Many of the items displayed are documents or manuscript books - the script and the language make them impossible to read directly. However, the labels with each display give a very good account of each document, and, in some instances, where there are marginal annotations by Henry VIII or another, an electronic version of the text is displayed. Push the button - the original text appears, with, a few moments later the annotations also visible, and, finally, a commentary explaining the content and signficance of the annotations. What I found really effective was being able to linger in front of some of these documents and get a bit of a buzz from seeing a manuscript that really changed the history of the country. Perhaps the manuscript of the Act of Supremacy, and the treaties of marriage, were most impressive from this point of view. The love letter from Henry VIII to Anne Boleyn, on loan to the exhibition from the Vatican is also quite interesting.

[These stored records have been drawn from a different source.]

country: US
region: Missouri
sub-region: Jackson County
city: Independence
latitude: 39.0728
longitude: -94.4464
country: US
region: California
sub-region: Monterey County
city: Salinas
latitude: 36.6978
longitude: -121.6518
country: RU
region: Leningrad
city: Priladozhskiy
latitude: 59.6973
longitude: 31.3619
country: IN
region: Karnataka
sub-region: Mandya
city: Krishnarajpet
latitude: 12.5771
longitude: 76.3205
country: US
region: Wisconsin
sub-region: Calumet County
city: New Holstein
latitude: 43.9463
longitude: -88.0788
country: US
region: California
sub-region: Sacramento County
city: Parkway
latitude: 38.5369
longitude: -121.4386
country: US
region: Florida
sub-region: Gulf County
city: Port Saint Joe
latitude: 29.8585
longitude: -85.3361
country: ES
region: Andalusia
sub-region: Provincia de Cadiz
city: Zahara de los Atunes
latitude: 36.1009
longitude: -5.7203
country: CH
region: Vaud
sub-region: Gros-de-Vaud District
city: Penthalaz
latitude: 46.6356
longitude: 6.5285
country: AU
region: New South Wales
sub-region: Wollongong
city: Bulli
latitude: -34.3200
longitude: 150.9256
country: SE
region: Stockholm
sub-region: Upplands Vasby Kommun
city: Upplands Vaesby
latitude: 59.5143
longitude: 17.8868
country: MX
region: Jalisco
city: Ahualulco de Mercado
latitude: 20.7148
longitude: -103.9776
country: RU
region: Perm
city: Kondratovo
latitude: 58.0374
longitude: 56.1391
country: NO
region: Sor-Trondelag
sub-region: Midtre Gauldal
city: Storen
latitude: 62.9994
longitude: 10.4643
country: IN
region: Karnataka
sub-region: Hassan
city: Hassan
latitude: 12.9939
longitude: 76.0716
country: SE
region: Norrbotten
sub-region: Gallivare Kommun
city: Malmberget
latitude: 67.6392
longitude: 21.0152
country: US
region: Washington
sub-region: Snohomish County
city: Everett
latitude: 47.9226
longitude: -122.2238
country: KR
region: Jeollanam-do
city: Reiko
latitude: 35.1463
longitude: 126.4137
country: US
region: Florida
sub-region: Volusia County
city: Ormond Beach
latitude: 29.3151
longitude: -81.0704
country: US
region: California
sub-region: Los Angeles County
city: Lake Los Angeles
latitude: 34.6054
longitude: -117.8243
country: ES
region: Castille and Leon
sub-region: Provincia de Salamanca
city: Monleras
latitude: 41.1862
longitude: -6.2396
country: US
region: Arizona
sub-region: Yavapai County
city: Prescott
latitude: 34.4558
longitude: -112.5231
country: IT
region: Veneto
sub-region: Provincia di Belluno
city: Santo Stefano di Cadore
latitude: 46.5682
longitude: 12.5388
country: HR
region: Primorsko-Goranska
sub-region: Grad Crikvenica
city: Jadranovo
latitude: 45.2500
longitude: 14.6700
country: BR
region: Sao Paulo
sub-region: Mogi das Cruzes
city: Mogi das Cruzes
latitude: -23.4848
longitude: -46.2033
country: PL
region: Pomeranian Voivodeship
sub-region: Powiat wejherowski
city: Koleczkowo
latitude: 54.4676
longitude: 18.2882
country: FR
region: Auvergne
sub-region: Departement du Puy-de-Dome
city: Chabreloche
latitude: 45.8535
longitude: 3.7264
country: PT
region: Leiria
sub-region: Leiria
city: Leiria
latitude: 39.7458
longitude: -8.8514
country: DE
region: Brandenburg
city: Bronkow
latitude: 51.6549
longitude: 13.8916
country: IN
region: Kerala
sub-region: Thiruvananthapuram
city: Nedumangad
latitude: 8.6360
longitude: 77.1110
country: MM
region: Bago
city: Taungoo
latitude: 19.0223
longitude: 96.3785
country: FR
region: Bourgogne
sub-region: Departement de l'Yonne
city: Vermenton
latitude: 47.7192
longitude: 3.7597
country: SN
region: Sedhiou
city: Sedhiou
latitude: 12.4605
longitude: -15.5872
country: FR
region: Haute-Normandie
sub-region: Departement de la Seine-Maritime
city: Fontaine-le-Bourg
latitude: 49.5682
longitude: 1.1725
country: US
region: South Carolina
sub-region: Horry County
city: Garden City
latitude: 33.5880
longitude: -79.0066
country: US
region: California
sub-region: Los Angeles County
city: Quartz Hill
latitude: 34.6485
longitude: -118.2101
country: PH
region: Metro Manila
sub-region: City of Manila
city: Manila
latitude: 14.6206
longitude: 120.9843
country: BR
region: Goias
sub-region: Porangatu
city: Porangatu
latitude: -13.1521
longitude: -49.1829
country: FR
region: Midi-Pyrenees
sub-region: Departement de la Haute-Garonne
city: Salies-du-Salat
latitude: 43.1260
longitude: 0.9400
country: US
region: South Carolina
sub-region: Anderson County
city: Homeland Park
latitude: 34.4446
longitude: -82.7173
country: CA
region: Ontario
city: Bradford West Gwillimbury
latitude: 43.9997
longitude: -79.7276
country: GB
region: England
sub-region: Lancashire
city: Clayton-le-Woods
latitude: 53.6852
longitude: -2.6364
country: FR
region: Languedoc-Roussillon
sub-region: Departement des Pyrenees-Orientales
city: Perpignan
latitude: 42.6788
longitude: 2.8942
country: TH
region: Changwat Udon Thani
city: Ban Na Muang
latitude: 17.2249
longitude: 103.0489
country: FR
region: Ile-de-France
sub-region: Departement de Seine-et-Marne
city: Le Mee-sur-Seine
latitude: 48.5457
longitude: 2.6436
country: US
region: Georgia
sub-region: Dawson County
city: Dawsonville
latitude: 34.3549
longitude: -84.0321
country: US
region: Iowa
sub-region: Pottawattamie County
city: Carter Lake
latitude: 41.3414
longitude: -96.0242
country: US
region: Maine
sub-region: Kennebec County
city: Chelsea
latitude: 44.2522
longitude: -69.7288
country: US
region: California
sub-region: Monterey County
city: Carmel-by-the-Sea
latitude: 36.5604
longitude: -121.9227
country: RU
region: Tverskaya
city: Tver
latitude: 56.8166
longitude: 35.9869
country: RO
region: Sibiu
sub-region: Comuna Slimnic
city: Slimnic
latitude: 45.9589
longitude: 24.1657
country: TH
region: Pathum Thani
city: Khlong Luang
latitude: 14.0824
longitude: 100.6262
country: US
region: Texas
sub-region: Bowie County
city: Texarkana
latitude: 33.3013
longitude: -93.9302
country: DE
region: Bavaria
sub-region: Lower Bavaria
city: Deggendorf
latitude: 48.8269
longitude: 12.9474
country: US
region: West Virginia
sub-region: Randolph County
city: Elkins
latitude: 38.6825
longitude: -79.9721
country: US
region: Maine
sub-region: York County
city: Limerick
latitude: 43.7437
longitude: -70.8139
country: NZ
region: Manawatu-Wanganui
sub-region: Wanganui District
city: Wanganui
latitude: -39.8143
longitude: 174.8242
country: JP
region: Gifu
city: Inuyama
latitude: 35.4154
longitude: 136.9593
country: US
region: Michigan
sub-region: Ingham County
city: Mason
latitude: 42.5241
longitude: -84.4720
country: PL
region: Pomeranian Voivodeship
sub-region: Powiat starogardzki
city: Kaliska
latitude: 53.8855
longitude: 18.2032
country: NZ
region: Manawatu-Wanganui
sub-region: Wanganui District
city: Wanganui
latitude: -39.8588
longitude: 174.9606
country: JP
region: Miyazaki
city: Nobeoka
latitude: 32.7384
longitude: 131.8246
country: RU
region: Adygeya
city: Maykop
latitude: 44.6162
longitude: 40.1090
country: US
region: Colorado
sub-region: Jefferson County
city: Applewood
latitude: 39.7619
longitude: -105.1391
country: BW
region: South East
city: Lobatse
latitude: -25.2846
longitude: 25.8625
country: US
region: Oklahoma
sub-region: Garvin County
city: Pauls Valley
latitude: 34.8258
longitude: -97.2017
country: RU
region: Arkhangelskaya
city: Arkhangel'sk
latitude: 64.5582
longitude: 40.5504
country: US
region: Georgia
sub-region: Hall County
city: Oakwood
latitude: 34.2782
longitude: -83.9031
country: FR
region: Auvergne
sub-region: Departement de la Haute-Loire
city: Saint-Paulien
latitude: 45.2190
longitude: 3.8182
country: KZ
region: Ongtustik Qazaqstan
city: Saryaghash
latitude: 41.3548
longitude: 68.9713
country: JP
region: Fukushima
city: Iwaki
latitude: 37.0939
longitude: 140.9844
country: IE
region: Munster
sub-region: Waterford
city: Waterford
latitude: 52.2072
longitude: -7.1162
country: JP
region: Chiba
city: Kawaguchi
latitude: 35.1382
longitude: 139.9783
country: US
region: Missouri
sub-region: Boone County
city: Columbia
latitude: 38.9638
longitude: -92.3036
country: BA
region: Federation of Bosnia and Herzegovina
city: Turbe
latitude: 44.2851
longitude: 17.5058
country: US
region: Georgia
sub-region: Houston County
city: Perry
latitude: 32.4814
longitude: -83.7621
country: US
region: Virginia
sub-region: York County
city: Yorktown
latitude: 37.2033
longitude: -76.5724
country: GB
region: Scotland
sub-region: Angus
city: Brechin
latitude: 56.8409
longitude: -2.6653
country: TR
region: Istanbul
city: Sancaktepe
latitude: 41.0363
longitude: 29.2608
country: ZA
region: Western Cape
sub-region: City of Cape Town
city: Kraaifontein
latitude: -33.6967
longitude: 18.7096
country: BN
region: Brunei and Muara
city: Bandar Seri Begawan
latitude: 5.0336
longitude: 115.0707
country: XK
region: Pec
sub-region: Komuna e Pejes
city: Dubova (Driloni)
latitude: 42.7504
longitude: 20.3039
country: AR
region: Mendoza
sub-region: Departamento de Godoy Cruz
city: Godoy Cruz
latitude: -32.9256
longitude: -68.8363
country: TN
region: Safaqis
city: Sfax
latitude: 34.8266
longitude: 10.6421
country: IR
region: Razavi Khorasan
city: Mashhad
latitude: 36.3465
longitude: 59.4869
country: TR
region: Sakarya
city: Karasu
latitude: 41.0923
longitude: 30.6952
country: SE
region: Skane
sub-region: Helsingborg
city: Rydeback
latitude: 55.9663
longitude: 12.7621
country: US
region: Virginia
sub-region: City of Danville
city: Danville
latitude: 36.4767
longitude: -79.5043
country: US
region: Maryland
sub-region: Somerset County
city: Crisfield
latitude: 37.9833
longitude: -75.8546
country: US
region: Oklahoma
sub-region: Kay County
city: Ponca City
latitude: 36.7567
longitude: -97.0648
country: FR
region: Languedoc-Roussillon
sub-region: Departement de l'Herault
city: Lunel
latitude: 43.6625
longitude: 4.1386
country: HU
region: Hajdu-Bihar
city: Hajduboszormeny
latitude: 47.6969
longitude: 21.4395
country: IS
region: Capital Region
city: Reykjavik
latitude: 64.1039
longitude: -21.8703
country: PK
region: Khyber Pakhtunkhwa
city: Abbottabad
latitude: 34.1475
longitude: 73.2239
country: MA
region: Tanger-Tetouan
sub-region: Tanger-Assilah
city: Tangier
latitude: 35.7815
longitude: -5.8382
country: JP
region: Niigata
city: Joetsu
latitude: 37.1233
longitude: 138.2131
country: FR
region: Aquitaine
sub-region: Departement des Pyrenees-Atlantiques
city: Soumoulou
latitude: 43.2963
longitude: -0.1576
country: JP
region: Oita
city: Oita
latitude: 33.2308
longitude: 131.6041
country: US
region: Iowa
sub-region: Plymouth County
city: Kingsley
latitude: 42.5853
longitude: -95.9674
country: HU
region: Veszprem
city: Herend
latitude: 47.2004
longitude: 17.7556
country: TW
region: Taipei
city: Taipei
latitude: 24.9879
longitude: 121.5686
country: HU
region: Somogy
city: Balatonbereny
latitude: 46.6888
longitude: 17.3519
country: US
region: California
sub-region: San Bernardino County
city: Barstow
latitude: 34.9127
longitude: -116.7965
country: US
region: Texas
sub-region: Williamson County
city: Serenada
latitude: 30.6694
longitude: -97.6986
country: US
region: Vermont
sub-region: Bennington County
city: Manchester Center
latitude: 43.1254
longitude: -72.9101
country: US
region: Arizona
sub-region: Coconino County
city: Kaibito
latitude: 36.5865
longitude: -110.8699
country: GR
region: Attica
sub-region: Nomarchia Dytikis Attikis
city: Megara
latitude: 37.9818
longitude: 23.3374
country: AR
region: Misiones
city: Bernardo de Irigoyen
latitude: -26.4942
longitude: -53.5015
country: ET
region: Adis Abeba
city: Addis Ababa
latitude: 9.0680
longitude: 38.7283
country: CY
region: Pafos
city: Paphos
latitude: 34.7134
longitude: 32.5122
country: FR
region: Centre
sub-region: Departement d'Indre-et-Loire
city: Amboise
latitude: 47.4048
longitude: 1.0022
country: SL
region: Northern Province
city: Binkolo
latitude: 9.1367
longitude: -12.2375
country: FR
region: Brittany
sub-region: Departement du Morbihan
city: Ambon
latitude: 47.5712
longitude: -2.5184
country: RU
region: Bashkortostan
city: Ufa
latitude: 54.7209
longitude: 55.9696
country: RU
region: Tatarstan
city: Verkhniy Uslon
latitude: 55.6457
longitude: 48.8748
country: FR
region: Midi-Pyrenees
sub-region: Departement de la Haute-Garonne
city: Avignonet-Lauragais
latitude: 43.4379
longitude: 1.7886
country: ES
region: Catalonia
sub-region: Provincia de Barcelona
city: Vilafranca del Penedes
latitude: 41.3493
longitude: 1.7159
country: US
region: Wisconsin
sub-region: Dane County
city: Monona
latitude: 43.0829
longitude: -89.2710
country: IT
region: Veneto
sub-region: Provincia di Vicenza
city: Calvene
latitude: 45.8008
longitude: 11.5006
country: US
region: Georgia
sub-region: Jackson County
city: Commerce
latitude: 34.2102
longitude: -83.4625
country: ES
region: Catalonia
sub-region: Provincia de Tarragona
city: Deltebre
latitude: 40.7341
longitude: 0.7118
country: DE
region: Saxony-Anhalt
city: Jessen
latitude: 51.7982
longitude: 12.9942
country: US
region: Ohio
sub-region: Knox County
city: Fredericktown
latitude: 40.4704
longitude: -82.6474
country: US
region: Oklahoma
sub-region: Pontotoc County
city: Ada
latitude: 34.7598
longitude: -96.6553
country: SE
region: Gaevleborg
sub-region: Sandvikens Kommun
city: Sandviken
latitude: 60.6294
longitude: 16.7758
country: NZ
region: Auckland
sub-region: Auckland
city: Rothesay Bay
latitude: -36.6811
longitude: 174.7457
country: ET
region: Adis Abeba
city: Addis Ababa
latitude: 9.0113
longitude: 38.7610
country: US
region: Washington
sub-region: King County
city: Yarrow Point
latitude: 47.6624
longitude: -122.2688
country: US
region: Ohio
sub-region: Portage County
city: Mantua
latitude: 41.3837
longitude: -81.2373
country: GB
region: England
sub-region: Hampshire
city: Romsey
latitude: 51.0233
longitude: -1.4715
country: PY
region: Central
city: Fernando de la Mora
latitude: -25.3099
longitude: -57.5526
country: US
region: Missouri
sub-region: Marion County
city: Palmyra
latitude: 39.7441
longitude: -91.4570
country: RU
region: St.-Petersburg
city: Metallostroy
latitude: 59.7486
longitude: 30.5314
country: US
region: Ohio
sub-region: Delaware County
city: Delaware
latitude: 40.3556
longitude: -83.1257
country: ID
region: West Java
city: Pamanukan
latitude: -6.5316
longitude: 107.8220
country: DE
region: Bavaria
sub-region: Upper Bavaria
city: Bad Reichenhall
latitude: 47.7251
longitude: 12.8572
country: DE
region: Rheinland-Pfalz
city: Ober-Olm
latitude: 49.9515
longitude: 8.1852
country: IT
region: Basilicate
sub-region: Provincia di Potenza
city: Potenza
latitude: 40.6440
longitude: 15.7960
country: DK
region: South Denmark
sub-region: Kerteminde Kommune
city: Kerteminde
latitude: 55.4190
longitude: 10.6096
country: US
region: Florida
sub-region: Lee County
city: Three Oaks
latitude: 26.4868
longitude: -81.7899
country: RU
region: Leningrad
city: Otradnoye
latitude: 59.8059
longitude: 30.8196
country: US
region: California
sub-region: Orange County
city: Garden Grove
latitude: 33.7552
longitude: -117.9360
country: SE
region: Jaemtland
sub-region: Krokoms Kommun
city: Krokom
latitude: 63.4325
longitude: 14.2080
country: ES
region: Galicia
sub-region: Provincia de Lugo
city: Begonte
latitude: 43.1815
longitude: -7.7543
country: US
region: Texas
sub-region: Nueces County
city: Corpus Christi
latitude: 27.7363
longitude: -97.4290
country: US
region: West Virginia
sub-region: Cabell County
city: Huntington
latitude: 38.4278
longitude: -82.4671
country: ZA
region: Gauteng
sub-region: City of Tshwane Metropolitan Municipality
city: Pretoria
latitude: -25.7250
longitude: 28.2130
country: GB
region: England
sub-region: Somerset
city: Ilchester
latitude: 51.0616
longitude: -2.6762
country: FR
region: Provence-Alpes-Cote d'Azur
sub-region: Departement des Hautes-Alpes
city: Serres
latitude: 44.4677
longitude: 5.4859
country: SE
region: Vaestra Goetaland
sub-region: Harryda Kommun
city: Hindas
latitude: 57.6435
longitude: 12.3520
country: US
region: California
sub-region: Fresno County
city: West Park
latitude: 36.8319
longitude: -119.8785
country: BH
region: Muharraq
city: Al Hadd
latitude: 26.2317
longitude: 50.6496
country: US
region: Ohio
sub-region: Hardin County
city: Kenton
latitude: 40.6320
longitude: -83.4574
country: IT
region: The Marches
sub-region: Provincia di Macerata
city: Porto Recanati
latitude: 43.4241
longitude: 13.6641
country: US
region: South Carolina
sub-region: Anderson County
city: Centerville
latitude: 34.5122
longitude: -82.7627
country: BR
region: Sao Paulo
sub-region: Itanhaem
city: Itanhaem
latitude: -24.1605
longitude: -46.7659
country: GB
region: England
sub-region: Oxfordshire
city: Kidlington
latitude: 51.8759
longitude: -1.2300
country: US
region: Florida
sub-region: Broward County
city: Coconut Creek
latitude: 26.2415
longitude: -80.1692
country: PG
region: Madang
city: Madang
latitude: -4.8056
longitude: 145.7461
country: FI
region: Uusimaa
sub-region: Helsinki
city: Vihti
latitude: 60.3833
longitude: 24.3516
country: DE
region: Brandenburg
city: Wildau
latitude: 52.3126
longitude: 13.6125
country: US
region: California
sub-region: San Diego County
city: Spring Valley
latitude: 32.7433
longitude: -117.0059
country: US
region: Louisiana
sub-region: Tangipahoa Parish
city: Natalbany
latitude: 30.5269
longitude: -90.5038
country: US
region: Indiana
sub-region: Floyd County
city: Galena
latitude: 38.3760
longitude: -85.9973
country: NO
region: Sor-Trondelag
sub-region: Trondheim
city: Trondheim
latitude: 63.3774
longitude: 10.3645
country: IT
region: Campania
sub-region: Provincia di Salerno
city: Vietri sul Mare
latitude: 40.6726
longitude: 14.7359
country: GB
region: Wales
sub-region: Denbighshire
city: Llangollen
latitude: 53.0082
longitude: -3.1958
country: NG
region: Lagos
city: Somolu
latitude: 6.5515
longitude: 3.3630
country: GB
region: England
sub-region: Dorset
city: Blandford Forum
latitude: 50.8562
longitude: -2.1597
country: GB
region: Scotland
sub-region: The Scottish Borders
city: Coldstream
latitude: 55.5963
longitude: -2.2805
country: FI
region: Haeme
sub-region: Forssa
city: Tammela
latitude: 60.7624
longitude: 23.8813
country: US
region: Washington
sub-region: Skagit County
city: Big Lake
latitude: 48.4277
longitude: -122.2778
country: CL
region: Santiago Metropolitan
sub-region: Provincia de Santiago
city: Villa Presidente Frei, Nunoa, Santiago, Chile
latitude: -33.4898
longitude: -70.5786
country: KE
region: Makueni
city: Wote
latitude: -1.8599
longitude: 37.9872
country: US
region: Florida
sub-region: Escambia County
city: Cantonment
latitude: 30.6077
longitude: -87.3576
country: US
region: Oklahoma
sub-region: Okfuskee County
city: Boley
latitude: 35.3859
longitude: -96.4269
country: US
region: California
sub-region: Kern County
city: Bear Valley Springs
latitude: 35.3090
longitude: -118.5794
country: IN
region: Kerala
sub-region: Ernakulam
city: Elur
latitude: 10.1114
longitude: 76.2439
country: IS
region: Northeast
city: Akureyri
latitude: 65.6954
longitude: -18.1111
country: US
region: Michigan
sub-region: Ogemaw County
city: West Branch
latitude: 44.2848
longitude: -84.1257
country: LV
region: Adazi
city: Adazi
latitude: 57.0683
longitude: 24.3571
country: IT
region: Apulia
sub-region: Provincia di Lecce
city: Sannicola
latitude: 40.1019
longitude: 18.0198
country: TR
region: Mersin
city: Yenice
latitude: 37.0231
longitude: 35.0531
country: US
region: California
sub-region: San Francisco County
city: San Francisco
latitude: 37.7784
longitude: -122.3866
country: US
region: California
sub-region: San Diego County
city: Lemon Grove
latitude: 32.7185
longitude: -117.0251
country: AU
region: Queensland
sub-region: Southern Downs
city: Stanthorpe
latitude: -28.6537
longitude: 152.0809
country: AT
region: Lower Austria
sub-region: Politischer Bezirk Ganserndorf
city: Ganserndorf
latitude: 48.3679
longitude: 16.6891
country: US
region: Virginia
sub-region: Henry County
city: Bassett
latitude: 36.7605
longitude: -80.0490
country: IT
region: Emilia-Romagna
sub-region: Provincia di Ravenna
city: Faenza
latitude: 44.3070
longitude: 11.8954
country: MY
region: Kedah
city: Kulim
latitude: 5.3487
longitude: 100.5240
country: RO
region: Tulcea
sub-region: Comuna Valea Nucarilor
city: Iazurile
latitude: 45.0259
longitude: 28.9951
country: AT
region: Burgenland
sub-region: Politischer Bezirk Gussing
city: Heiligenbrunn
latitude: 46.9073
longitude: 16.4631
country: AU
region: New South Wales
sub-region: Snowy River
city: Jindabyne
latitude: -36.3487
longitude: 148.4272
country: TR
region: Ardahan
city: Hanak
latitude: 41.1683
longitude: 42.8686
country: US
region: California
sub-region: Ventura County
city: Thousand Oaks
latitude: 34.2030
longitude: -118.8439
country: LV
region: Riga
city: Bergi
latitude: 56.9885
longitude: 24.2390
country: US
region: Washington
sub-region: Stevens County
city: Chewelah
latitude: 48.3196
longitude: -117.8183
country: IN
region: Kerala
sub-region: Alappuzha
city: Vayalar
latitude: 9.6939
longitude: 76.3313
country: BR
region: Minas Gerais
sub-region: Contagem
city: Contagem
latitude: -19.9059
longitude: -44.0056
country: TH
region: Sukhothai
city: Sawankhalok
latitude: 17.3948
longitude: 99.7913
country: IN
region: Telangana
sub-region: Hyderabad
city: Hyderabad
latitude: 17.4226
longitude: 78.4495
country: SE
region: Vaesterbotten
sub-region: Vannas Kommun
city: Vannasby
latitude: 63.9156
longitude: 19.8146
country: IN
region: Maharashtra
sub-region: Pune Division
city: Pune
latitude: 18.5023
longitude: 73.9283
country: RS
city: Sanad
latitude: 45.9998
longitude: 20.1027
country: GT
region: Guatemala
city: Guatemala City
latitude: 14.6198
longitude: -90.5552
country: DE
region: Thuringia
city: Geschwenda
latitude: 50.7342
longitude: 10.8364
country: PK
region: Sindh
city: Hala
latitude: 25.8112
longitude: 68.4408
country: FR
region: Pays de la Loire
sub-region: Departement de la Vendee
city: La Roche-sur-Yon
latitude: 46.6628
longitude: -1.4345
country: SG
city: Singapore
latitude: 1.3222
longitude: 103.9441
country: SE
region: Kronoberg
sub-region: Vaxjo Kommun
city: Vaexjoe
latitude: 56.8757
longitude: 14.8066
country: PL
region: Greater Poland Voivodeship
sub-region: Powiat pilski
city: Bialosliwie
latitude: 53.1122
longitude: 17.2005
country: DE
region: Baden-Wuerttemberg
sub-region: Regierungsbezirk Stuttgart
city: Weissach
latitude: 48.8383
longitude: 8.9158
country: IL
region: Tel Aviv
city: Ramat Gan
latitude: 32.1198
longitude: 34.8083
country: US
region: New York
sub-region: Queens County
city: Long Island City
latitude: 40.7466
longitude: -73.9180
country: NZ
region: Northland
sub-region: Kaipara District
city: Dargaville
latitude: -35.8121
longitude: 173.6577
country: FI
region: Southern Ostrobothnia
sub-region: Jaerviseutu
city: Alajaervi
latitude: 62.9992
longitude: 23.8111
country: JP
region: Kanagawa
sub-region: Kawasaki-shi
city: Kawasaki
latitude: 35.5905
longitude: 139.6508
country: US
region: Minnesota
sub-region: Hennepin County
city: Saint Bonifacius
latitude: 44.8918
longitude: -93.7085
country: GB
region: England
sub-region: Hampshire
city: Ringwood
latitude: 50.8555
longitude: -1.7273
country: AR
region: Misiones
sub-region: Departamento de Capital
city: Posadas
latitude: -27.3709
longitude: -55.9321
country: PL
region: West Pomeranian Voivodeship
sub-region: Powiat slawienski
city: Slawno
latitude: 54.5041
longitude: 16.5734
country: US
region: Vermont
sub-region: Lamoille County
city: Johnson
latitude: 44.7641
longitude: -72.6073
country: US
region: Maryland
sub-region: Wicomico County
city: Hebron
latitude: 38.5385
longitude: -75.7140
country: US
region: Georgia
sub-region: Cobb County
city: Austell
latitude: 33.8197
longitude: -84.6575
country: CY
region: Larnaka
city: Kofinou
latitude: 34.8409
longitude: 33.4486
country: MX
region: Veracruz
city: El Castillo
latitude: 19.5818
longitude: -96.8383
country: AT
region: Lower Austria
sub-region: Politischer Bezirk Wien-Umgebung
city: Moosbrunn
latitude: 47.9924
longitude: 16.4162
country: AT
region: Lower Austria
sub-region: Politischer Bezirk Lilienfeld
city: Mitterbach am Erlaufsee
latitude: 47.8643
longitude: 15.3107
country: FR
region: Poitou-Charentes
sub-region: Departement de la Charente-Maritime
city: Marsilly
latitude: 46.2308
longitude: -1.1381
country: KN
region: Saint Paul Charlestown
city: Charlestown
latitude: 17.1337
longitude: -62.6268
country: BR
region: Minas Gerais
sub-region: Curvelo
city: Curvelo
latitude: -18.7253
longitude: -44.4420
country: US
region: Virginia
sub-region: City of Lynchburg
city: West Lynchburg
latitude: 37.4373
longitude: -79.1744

The exhibition also gives a good portrayal of the character of Henry VIII. I do not have the expert knowledge of history to know how far it is an accurate portrait. But one can follow a progress from his childhood and education - with its inevitable "gentleness", through the development of a "play boy" mentality (fine when it involved a fair to celebrate the birth of a son, but then not so good when it manifested itself in warfare against France and an approach to European politics grounded in a desire for grandeur), to the determination and brutality that came to characterise the "King's Great Matter", and subsequent developments in the history of England. This is encouraged by the last display in the exhibition, which lists those executed during Henry VIII's reign, giving an example of the sheer arbitrariness of charges brought against those who fell out of Henry's favour.

A section of the exhibition looks at the developments in the Church after the break with Rome. Whilst in many ways Henry VIII remained "Catholic" in the substance of his beliefs, there was nevertheless a project to establish a new order in the Church. This was influenced in different ways at different times by different theological currents - but what is strikingly communicated is the way in which the law of Parliament and the King now became the measure of the structures and practices of the Church. The exhibition demonstrates Henry VIII's keen interest in this process, with some drafts of legislation being displayed with Henry's own amendments and corrections apparent. Ah, the implications of the "King's Great Matter" ...

1 comment:

Anonymous said...

zero says
You can also have a go at jousting -all from the comfort of a chair- Joe declined!
It's tempting to want to tell you all the interesting things discovered at the exhibition but I really think you should make the effort to go-you won't be disappointed.